Etude de flexibilité des tuyauteries, données et méthodes

rocdacier

Admin
Admin
Membre échange
Weld Club
3.2 ETUDE DE LA FLEXIBILITE DES TUYAUTERIES

Pour les tuyauteries soumises à l’effet de la température, le problème consiste à rechercher le parcours le plus court, certes, mais suffisamment souple et compatible avec les éléments extérieurs ( ex: structures métalliques, racks, bâtiments en béton,... ) permettant de limiter les efforts, les contraintes et déplacements en fonction des normes et des limites imposées.

3.2.1 DONNEES ET CRITERES
Pour réaliser une étude de flexibilité, il est nécessaire de connaître:

a) Les emplacements des structures pouvant supporter la tuyauterie (supports simples ou ancrages).
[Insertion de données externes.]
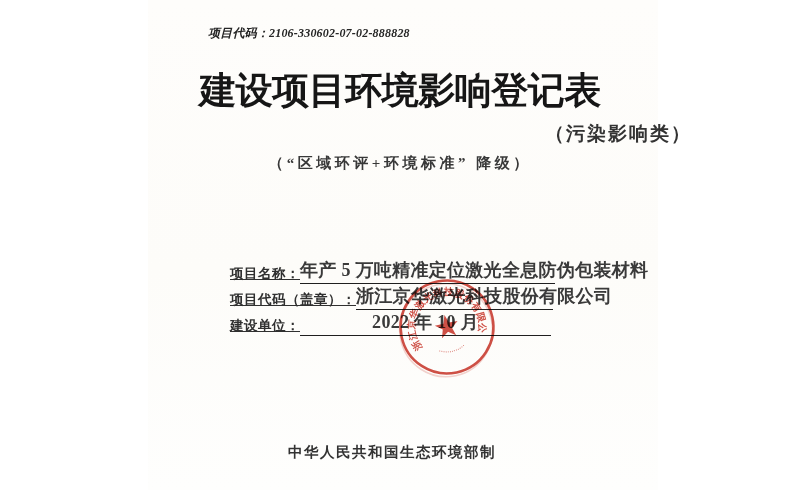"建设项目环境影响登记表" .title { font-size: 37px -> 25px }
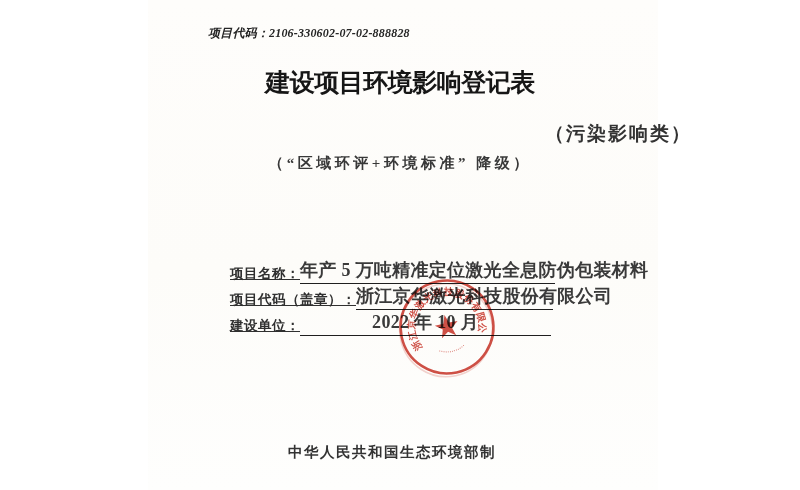"（污染影响类）" .subtitle-category { text-align: right -> left }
b) Les caractéristiques ‘’ PROCESS ‘’ de la tuyauterie :

- Température de calcul
- Pression de calcul
- Caractéristiques du métal de la tuyauterie ( module d’élasticité à la t° de calcul, élongation linéaire, Re, Rr à cette température ).
- Diamètre et épaisseur de la tuyauterie ( ou le cas échéant le débit et la vitesse permise ).
- Fréquence de mise en température ( cycles ).

c) Les critères d’étude : - Les efforts et moments maxima sur les fixations ( ex: orifice des turbines, pompes, compresseurs, ..... ou tout simplement sur les structures d’appuis ).
- Les contraintes maximales admissibles dans la tuyauterie et accessoires.
- Les déplacements pouvant provoquer la rupture des supports, ....
- Critères limites indiqués dans les normes, EUROCODE ( EN 13480 ); ANSI, ASTM, DIN, CODETI, .....

3.2.2 METHODE

Le tracé d’une tuyauterie est une question d’expérience et les calculs ne sont qu’une vérification et nous renseignent sur l’état des efforts, des contraintes et déplacements qu’il faut apprendre à interpréter afin de modifier, le moins possible, le tracé mais le plus efficacement possible.
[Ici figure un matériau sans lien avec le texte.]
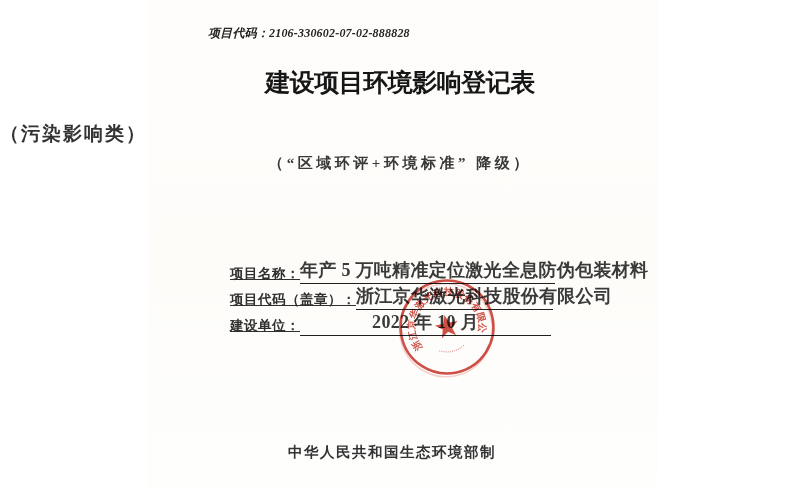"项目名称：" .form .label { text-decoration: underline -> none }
La connaissance de quelques points de détail est indispensable, par exemple:

- Minimiser le nombre de points d’ancrage de la tuyauterie.
- Lorsqu’il y a changement de direction, essayer d’avoir le plus possible de tronçon de même longueur.
- Sauf cas exceptionnel, ne pas placer de points d’ancrage près des équipements, mais réduire les efforts au moyen d’un support judicieusement disposé à un endroit éloigné où les déplacements étaient importants.
- Ne pas modifier, de façon significative, le diamètre entre 2 ancrages (ex: passer d’un dn 250 à un dn50).
- Prendre attention aux branches verticales des tuyauteries qui souvent nécessitent des supports souples ( ex: boîtes à ressort ).
- Préférer une lyre horizontale à une lyre verticale.
- S’assurer de l’espace nécessaire afin de ne pas entraver la libre dilatation de la tuyauterie
- Certains points seront à vérifier après un calcul ( ex: contraintes dans les coudes, Tés,...)

Remarque: Pratiquement, on constate qu’une tuyauterie soumise à température, ‘’ S’ADAPTE ‘’ aux déformations et que les contraintes diminuent avec le temps de service continu, jusqu’à devenir faibles. Ces contraintes, dues à la dilatation, ne sont pas permanentes. Elles ne sont très importantes, qu’au début de la mise en service. C’est le phénomène de relaxation.